When I listen to Mrs May, she seems to be saying that ”we the British who instituted those laws you have on homosexuality, now being more enlightened, have abandoned them, so should you (the Gambians)”. Does Mrs May know anything about independence and national sovereignty? If she does, I think she doesn’t care. The British Empire lives on. Well, it is time to remind ourselves and Mrs May that rapprochement is one thing but “adopting all the aberrations of the Western outlook” is something quite different. Me Abdoulaye Wade, then a young lawyer in 1956 famously asserted that Africa should develop its own positive laws instead of relying on laws of colonial powers that are often incompatible with our African culture and heritage. Unfortunately, Me Wade did not act on his convictions when he had the opportunity as President of Senegal later on in his life.

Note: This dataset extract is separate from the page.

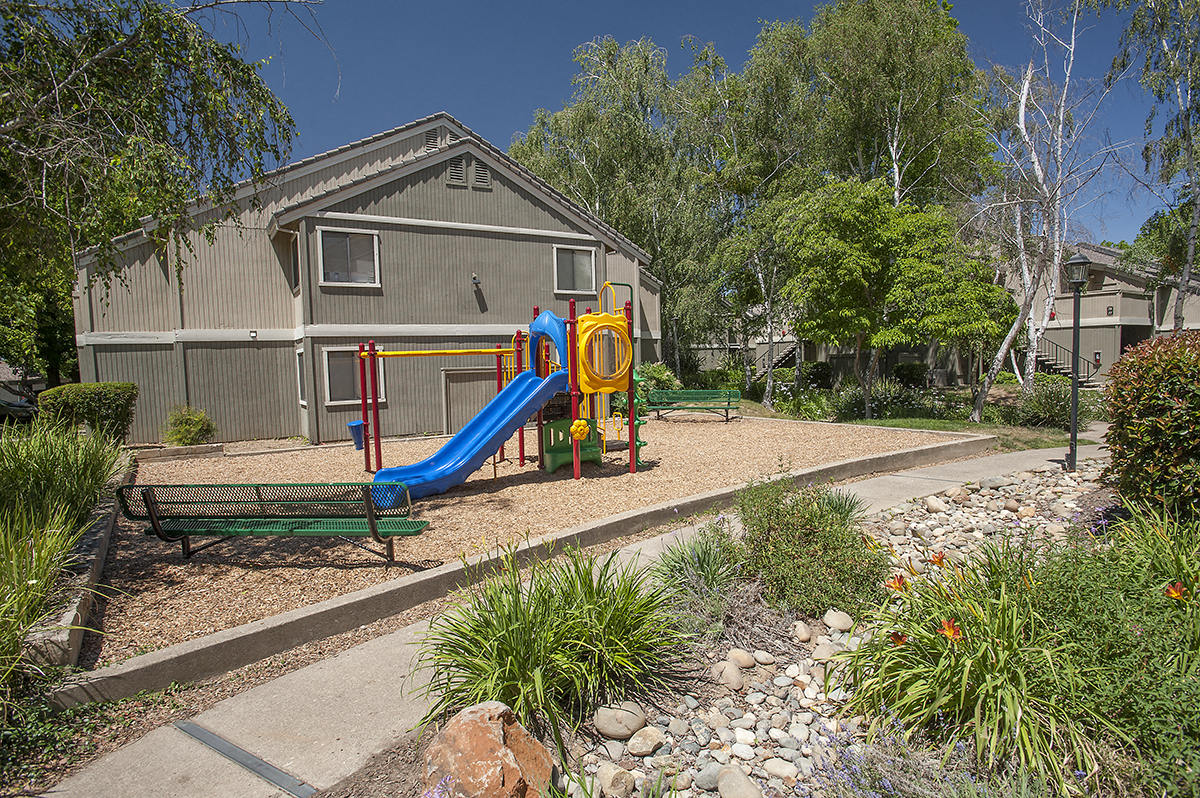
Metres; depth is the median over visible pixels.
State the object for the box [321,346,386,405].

Mr President, whether (gentle) pressure is exerted by the UN LGBT czar or high-ranking officials of other (friendly) countries, your accountability is to the Gambian people and God by whom you swore when you took up office. Keep in touch with men and women of integrity and you will succeed, where others who have insulated themselves from wise counsel have failed. Also open up to constructive questions and criticism by resuming press briefings on pressing social and economic issues. As you rightly put it in your engagements, we have more urgent and “wicked’ problems to address. Each issue has its own time.